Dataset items
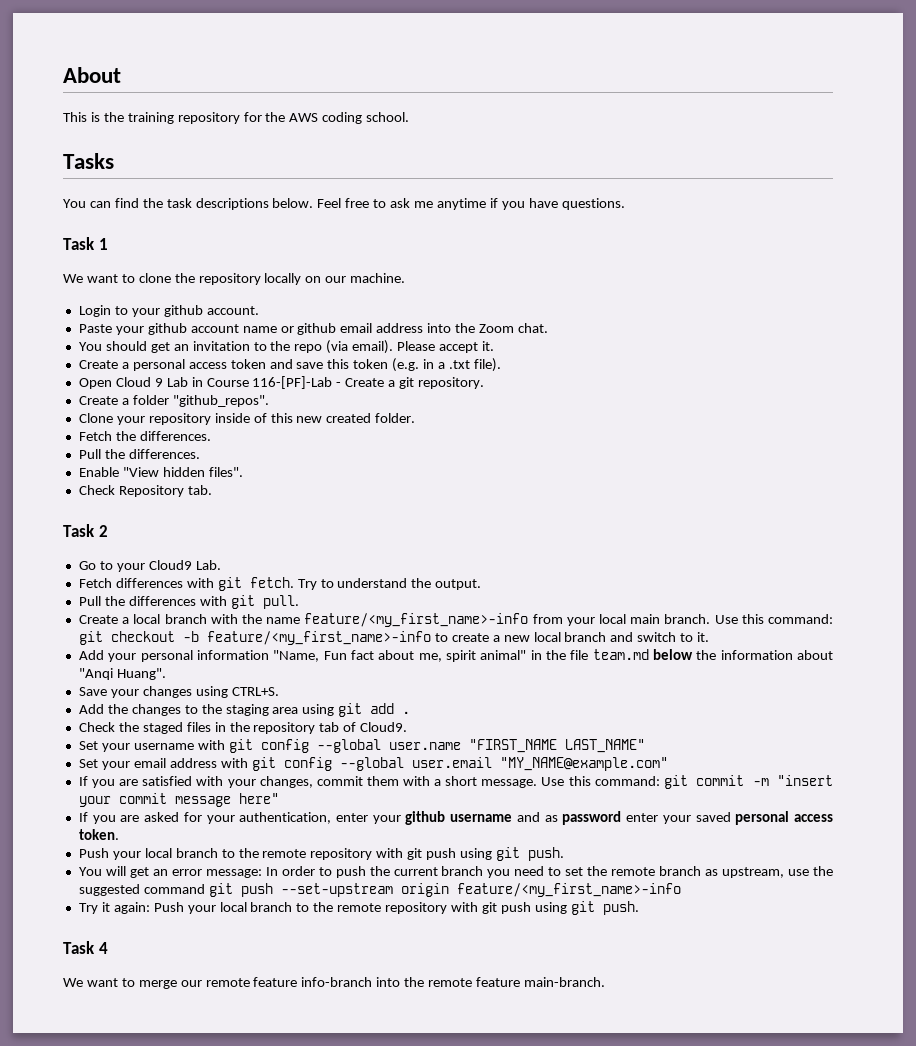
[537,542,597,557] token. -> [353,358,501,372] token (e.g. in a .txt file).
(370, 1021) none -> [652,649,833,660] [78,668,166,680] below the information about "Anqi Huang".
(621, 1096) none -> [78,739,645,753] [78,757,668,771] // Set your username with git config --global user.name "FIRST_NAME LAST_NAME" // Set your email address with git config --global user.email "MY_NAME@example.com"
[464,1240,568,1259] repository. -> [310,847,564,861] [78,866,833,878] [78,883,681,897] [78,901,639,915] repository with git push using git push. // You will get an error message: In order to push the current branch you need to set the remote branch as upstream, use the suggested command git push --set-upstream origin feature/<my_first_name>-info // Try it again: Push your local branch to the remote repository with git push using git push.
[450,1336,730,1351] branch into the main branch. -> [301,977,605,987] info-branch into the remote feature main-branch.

- **EXERCISE DETAILS**
All of the data must be given again exactly, without the pictures.

- **EXERCISE SOLUTION**
[537,542,597,557] token. -> [353,358,501,372] token (e.g. in a .txt file).
(370, 1021) none -> [652,649,833,660] [78,668,166,680] below the information about "Anqi Huang".
(621, 1096) none -> [78,739,645,753] [78,757,668,771] // Set your username with git config --global user.name "FIRST_NAME LAST_NAME" // Set your email address with git config --global user.email "MY_NAME@example.com"
[464,1240,568,1259] repository. -> [310,847,564,861] [78,866,833,878] [78,883,681,897] [78,901,639,915] repository with git push using git push. // You will get an error message: In order to push the current branch you need to set the remote branch as upstream, use the suggested command git push --set-upstream origin feature/<my_first_name>-info // Try it again: Push your local branch to the remote repository with git push using git push.
[450,1336,730,1351] branch into the main branch. -> [301,977,605,987] info-branch into the remote feature main-branch.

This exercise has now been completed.